For Professor George Kalogeris BS’78, the Classics program’s guiding force, it is the first time in a 20-year teaching and writing career that he can work full time with two things he loves most: ancient writers and the students who want to study them.

“When young people engage with these texts it helps them to develop an inner life, whether they know it or not,” says Kalogeris.

Raised in Winthrop with the smell of the oceans and the sounds of rebetika—a style of Greek folk music popular among 1930s day laborers—Kalogeris’ interest in words and language came from his mother, who understood and conversed in nearly every regional dialect of modern Greek. As an undergraduate, Kalogeris took the Blue Line for four years to Suffolk University where he studied literature and psychology. His undergraduate thesis was on Jim Morrison’s allusions to Sophocles in The Doors’ tune, “The End.”

After a brief stint as a psychologist, Kalogeris entered the University Professors Program at Boston University where he earned master’s and doctoral degrees in Comparative Literature. He recently released a collection of his translation of Albert Camus’ diary notebooks, Carnets (Pressed Wafer Publishing, 2006) and had his translation of a C.P. Cavafy poem read before a commencement audience at Oxford University.

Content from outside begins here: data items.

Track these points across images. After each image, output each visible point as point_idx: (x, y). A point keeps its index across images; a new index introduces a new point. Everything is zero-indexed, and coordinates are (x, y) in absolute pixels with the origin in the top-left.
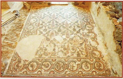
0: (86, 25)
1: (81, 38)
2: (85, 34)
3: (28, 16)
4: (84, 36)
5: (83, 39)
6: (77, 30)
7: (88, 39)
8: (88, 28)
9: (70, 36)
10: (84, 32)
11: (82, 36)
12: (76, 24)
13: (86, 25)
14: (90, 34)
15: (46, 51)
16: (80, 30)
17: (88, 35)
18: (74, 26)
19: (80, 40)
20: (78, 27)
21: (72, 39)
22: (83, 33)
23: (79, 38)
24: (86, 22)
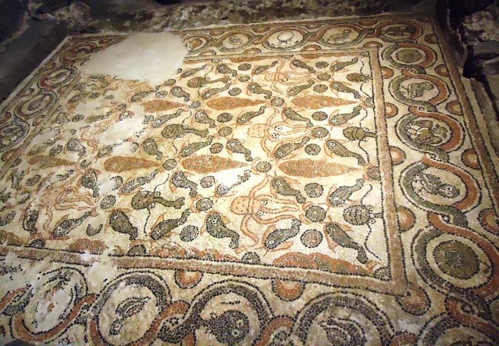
0: (159, 291)
1: (67, 224)
2: (86, 257)
3: (230, 53)
4: (75, 249)
5: (54, 235)
6: (139, 219)
7: (39, 265)
8: (123, 293)
9: (114, 175)
10: (104, 257)
11: (78, 233)
12: (197, 220)
13: (159, 291)
14: (63, 298)
15: (380, 182)
16: (132, 232)
17: (65, 280)
18: (178, 203)
19: (58, 216)
20: (164, 229)
21: (88, 181)
22: (97, 248)
23: (74, 214)
24: (202, 304)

Kalogeris believes the most valuable lesson he has learned as a Suffolk professor is the importance of students. “It’s about people seeing things for the first time,” he says. He fosters this awareness in students, from giving out his home phone number and taking calls night and day to spending countless hours hosting informal poetry discussions. “I kind of hate English and classical literature,” said a student at a discussion on Sappho, “but I like Kalogeris and I could never miss this seminar.”